Norman, Speak! Written by Caroline Adderson and pictures by Qin Leng. Groundwood, 2014. $17.95 ages 5 and up

"Norman didn't understand a word we said. Whenever we spoke, he tilted his head and stared. Maybe he kept forgetting his name was Norman. Or maybe nobody had trained him properly. But after a few days with Norman, we knew the truth. He just wasn't very smart."

For anyone who has a dog, dreams of having a dog, has chosen a dog from a local shelter, or just loves dog stories, I have a new book for you!

The young boy, who narrates this story of Norman's assimilation into family life, has one of his dreams come true when the family agrees to visit the animal shelter in hopes of finding the right dog for them. The choosing is difficult...there are so many. But, the family takes time and care looking at each of the twenty-four dogs, in hopes of finding the 'perfect' one for them. The boy comes up with a plan:

"I know how to choose, " I said.
"Which dog has been here the longest?" I asked the
shelter woman.
She pointed to a brown-and-white dog. Where the other
dogs had tails, this one had a stump.
"He was a stray," the woman said. "Someone found him
and brought him in. No one knows his real name."

He's called Norman, and he is the one. For good reason it seems. Norman is happy enough to be chosen that his tail wagging is a 'hula dance of happiness'. Can it get better than that?

What happens when they get him home is the stuff of memorable and heartwarming tales. Norman may not be the sharpest knife in the drawer; the family loves him anyway. He cannot follow even the simplest instructions. He does provide great entertainment and much love for each of them; he does his happy dance whenever he sees a family member.

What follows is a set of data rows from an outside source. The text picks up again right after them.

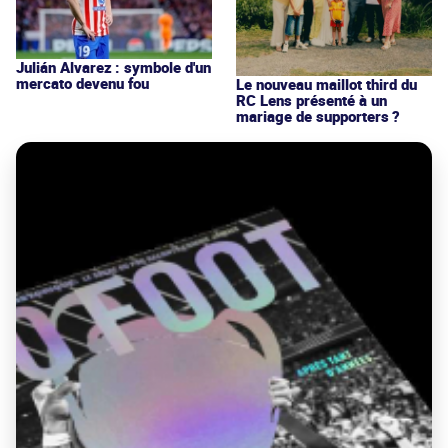
Julián Alvarez : symbole d'un
mercato devenu fou
Le nouveau maillot third du
RC Lens présenté à un
mariage de supporters ?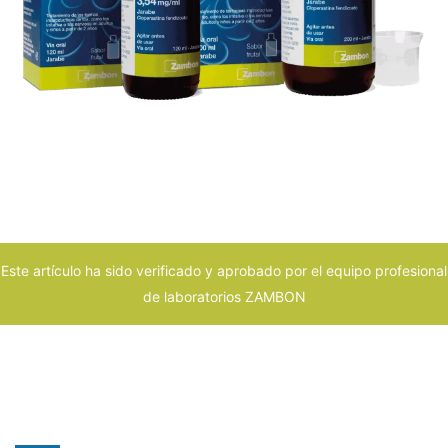
Este artículo ha sido verificado y aprobado por el equipo profesional
de laboratorios ZAMBON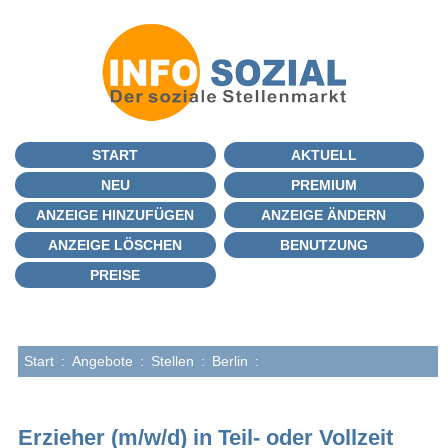
START
AKTUELL
NEU
PREMIUM
ANZEIGE HINZUFÜGEN
ANZEIGE ÄNDERN
ANZEIGE LÖSCHEN
BENUTZUNG
PREISE
Start
:
Angebote
:
Stellen
:
Berlin
:
Erzieher (m/w/d) in Teil- oder Vollzeit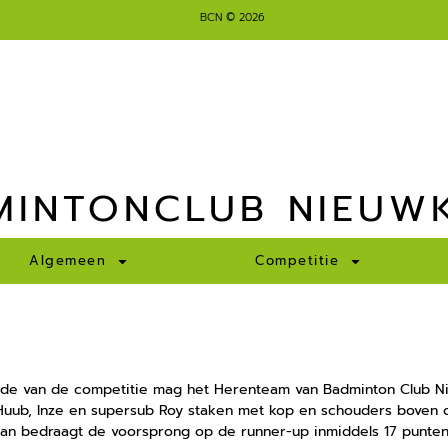
BCN © 2026
MINTONCLUB NIEUW
Algemeen
Competitie
nde van de competitie mag het Herenteam van Badminton Club 
Huub, Inze en supersub Roy staken met kop en schouders boven d
aan bedraagt de voorsprong op de runner-up inmiddels 17 punten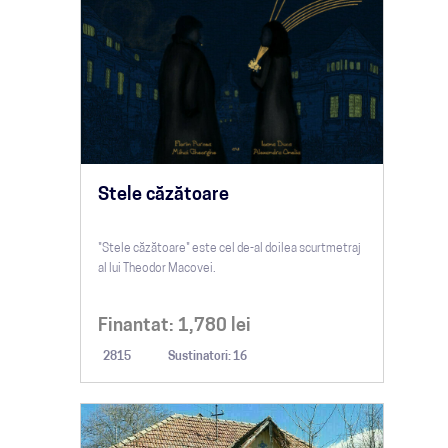
Stele căzătoare
"Stele căzătoare" este cel de-al doilea scurtmetraj
al lui Theodor Macovei.
Finantat:
1,780
lei
2815
Sustinatori: 16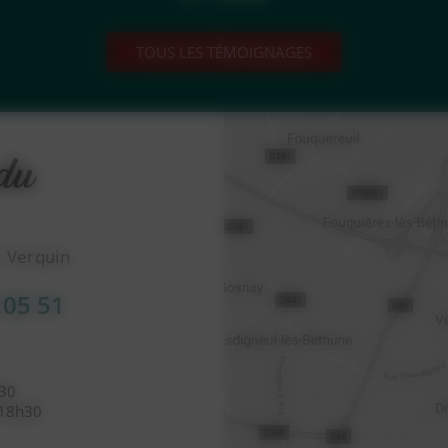
TOUS LES TÉMOIGNAGES
1 Verquin
 05 51
h30
 18h30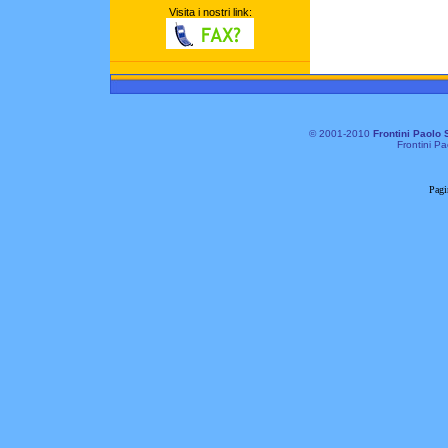
Visita i nostri link:
© 2001-2010
Frontini Paolo 
Frontini Pa
Pagi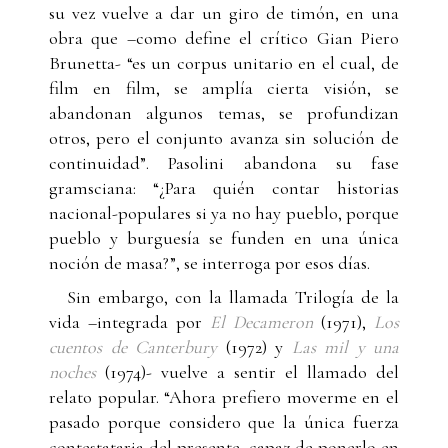
su vez vuelve a dar un giro de timón, en una
obra que –como define el crítico Gian Piero
Brunetta- “es un corpus unitario en el cual, de
film en film, se amplía cierta visión, se
abandonan algunos temas, se profundizan
otros, pero el conjunto avanza sin solución de
continuidad”. Pasolini abandona su fase
gramsciana: “¿Para quién contar historias
nacional-populares si ya no hay pueblo, porque
pueblo y burguesía se funden en una única
noción de masa?”, se interroga por esos días.
Sin embargo, con la llamada Trilogía de la
vida –integrada por
El Decameron
(1971),
Los
cuentos de Canterbury
(1972) y
Las mil y una
noches
(1974)- vuelve a sentir el llamado del
relato popular. “Ahora prefiero moverme en el
pasado porque considero que la única fuerza
contestataria del presente, capaz de ponerlo en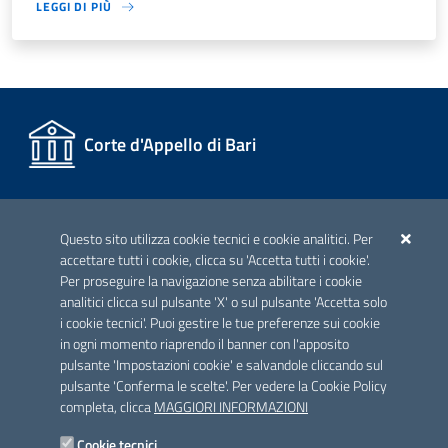
LEGGI DI PIÙ
Corte d'Appello di Bari
I dati personali pubblicati sono riutilizzabili solo alle condizioni
Questo sito utilizza cookie tecnici e cookie analitici. Per
previste dalla direttiva comunitaria 2003/98/CE e dal d.lgs.
accettare tutti i cookie, clicca su 'Accetta tutti i cookie'.
36/2006
Per proseguire la navigazione senza abilitare i cookie
analitici clicca sul pulsante 'X' o sul pulsante 'Accetta solo
i cookie tecnici'. Puoi gestire le tue preferenze sui cookie
in ogni momento riaprendo il banner con l'apposito
pulsante 'Impostazioni cookie' e salvandole cliccando sul
pulsante 'Conferma le scelte'. Per vedere la Cookie Policy
completa, clicca
MAGGIORI INFORMAZIONI
Cookie tecnici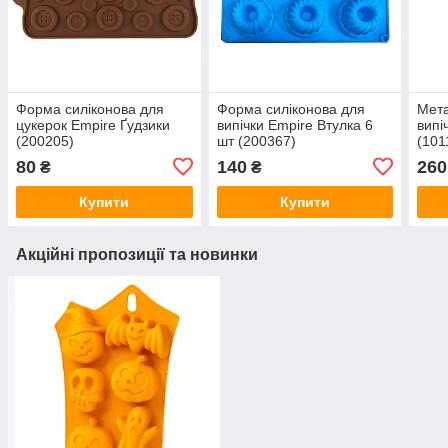
Форма силіконова для
Форма силіконова для
Мет
цукерок Empire Ґудзики
випічки Empire Втулка 6
випі
(200205)
шт (200367)
(101
80
140
260
₴
₴
Купити
Купити
Акційні пропозиції та новинки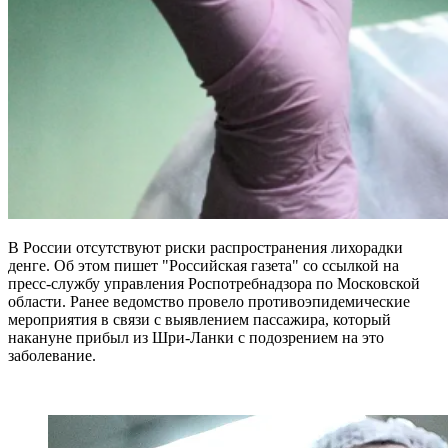
В России отсутствуют риски распространения лихорадки
денге. Об этом пишет "Российская газета" со ссылкой на
пресс-службу управления Роспотребнадзора по Московской
области. Ранее ведомство провело противоэпидемические
мероприятия в связи с выявлением пассажира, который
накануне прибыл из Шри-Ланки с подозрением на это
заболевание.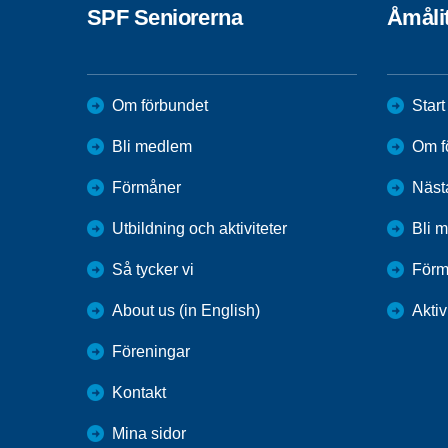
SPF Seniorerna
Åmåli
Om förbundet
Start
Bli medlem
Om f
Förmåner
Näst
Utbildning och aktiviteter
Bli 
Så tycker vi
Förm
About us (in English)
Aktiv
Föreningar
Kontakt
Mina sidor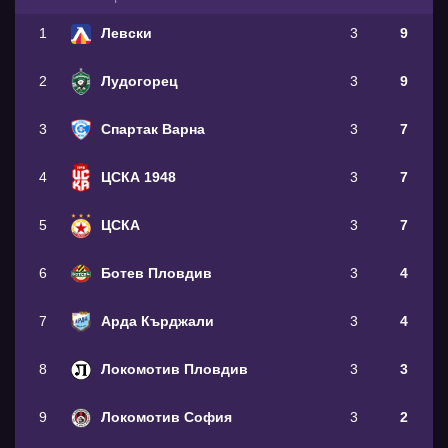
1
Левски
3
9
2
Лудогорец
3
9
3
Спартак Варна
3
7
4
ЦСКА 1948
3
7
5
ЦСКА
3
7
6
Ботев Пловдив
3
4
7
Арда Кърджали
3
4
8
Локомотив Пловдив
3
3
9
Локомотив София
3
2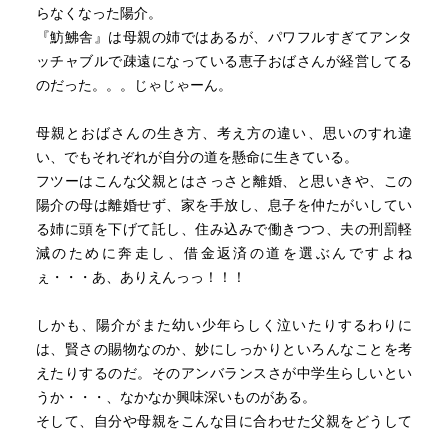
らなくなった陽介。
『魴鮄舎』は母親の姉ではあるが、パワフルすぎてアンタ
ッチャブルで疎遠になっている恵子おばさんが経営してる
のだった。。。じゃじゃーん。
母親とおばさんの生き方、考え方の違い、思いのすれ違
い、でもそれぞれが自分の道を懸命に生きている。
フツーはこんな父親とはさっさと離婚、と思いきや、この
陽介の母は離婚せず、家を手放し、息子を仲たがいしてい
る姉に頭を下げて託し、住み込みで働きつつ、夫の刑罰軽
減のために奔走し、借金返済の道を選ぶんですよね
ぇ・・・あ、ありえんっっ！！！
しかも、陽介がまた幼い少年らしく泣いたりするわりに
は、賢さの賜物なのか、妙にしっかりといろんなことを考
えたりするのだ。そのアンバランスさが中学生らしいとい
うか・・・、なかなか興味深いものがある。
そして、自分や母親をこんな目に合わせた父親をどうして
も憎めないのですねー。優しい父親らしいです。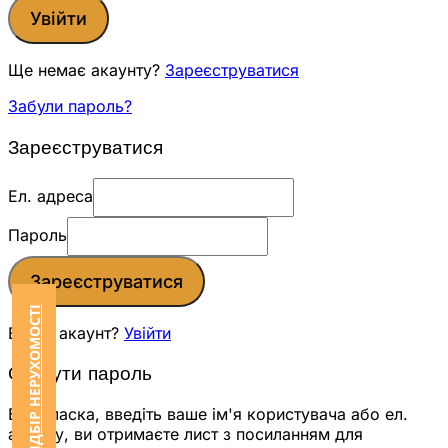
Увійти
Ще немає акаунту?
Зареєструватися
Забули пароль?
Зареєструватися
Ел. адреса
Пароль
Зареєструватися
ЗАМОВИТИ ПІДБІР НЕРУХОМОСТІ
Вже є акаунт?
Увійти
Скинути пароль
Будь ласка, введіть ваше ім'я користувача або ел.
адресу, ви отримаєте лист з посиланням для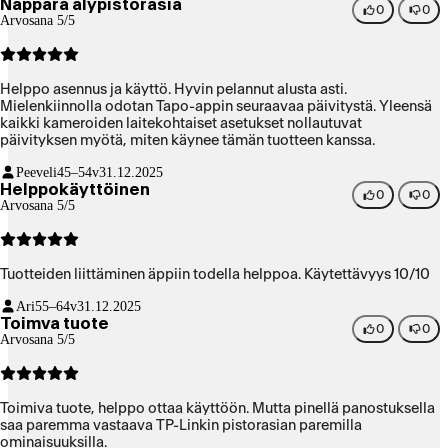
Näppärä älypistorasia
0
0
Arvosana 5/5
Helppo asennus ja käyttö. Hyvin pelannut alusta asti.
Mielenkiinnolla odotan Tapo-appin seuraavaa päivitystä. Yleensä
kaikki kameroiden laitekohtaiset asetukset nollautuvat
päivityksen myötä, miten käynee tämän tuotteen kanssa.
Peeveli
45–54v
31.12.2025
Helppokäyttöinen
0
0
Arvosana 5/5
Tuotteiden liittäminen äppiin todella helppoa. Käytettävyys 10/10
Ari
55–64v
31.12.2025
Toimva tuote
0
0
Arvosana 5/5
Toimiva tuote, helppo ottaa käyttöön. Mutta pinellä panostuksella
saa paremma vastaava TP-Linkin pistorasian paremilla
ominaisuuksilla.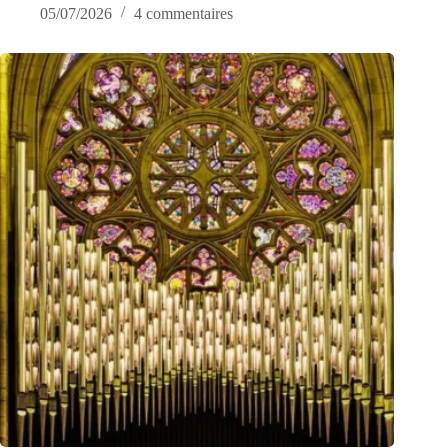
05/07/2026
4 commentaires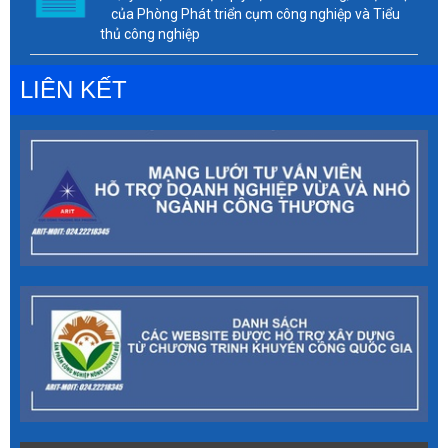
của Phòng Phát triển cụm công nghiệp và Tiểu
thủ công nghiệp
LIÊN KẾT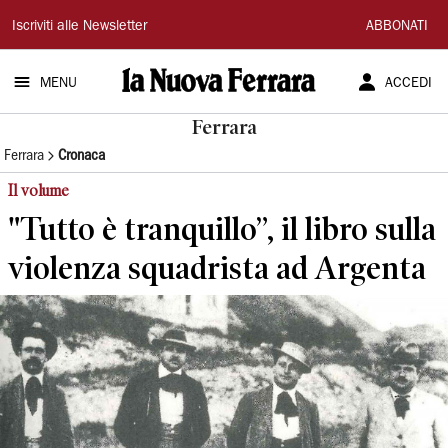
La
Iscriviti alle Newsletter
ABBONATI
Nuova
MENU
ACCEDI
Ferrara
Ferrara
Ferrara
Cronaca
Il volume
"Tutto è tranquillo”, il libro sulla
violenza squadrista ad Argenta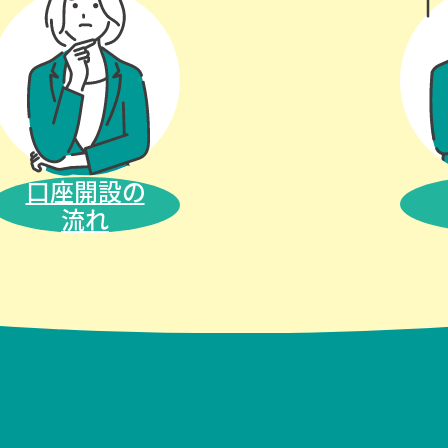
口座開設の
流れ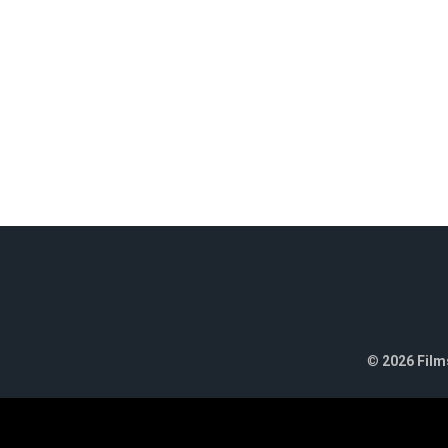
©
2026 Films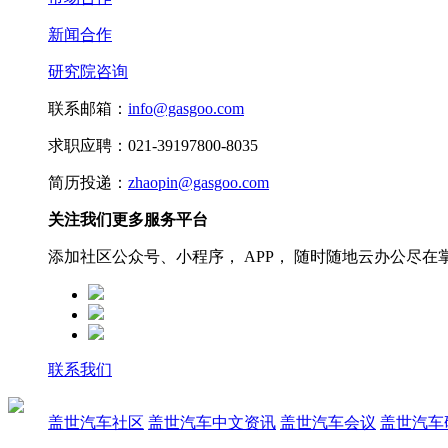
新闻合作
研究院咨询
联系邮箱：
info@gasgoo.com
求职应聘：021-39197800-8035
简历投递：
zhaopin@gasgoo.com
关注我们更多服务平台
添加社区公众号、小程序， APP， 随时随地云办公尽在
联系我们
盖世汽车社区
盖世汽车中文资讯
盖世汽车会议
盖世汽车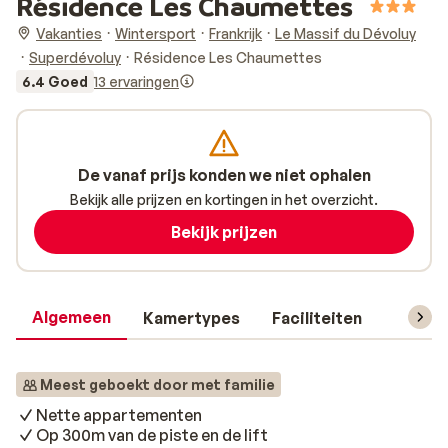
Résidence Les Chaumettes
Vakanties
Wintersport
Frankrijk
Le Massif du Dévoluy
Superdévoluy
Résidence Les Chaumettes
6.4 Goed
13 ervaringen
De vanaf prijs konden we niet ophalen
Bekijk alle prijzen en kortingen in het overzicht.
Bekijk prijzen
Algemeen
Kamertypes
Faciliteiten
Reisin
Meest geboekt door met familie
Nette appartementen
Op 300m van de piste en de lift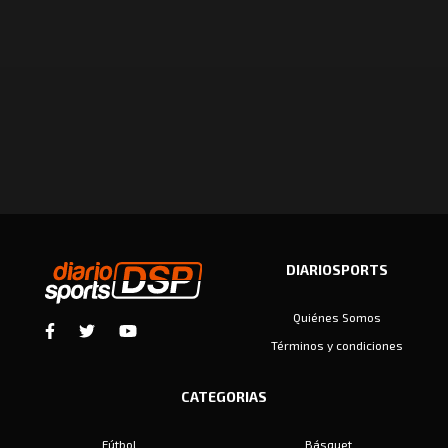
DIARIOSPORTS
Quiénes Somos
Términos y condiciones
CATEGORIAS
Fútbol
Básquet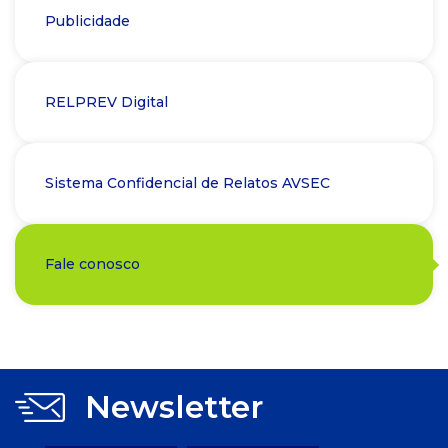
Publicidade
RELPREV Digital
Sistema Confidencial de Relatos AVSEC
Fale conosco
Newsletter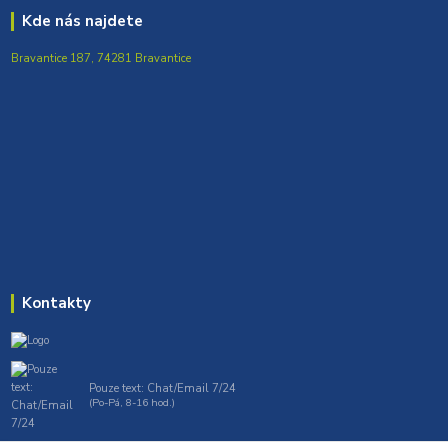
Kde nás najdete
Bravantice 187, 74281 Bravantice
Kontakty
Pouze text: Chat/Email 7/24
(Po-Pá, 8-16 hod.)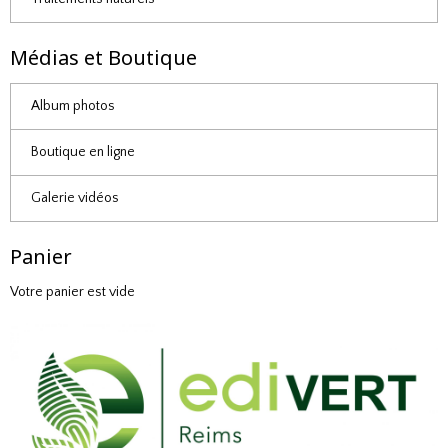
Médias et Boutique
Album photos
Boutique en ligne
Galerie vidéos
Panier
Votre panier est vide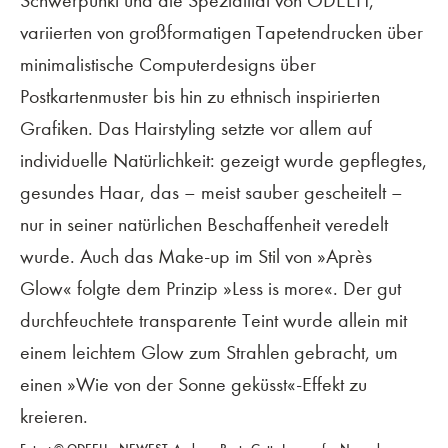
Schwerpunkt und die Spezialität von ODEEH,
variierten von großformatigen Tapetendrucken über
minimalistische Computerdesigns über
Postkartenmuster bis hin zu ethnisch inspirierten
Grafiken. Das Hairstyling setzte vor allem auf
individuelle Natürlichkeit: gezeigt wurde gepflegtes,
gesundes Haar, das – meist sauber gescheitelt –
nur in seiner natürlichen Beschaffenheit veredelt
wurde. Auch das Make-up im Stil von »Après
Glow« folgte dem Prinzip »Less is more«. Der gut
durchfeuchtete transparente Teint wurde allein mit
einem leichtem Glow zum Strahlen gebracht, um
einen »Wie von der Sonne geküsst«-Effekt zu
kreieren.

Then one day at the park, the young boy makes a lovely and enlightening discovery. It seems that Norman can follow directions...they need to be spoken in another language. The solution to the family's dilemma is handled in a way that will have the audience smiling. Difficult? Yes! Worth the work? Oh, yes!

Qin Leng's illustrations are done in ink, and then colored digitally. They provide a warm and realistic look at each of the characters, and their daily life with Norman. They add detail and offer an invitation for further discussion of this lovely family story.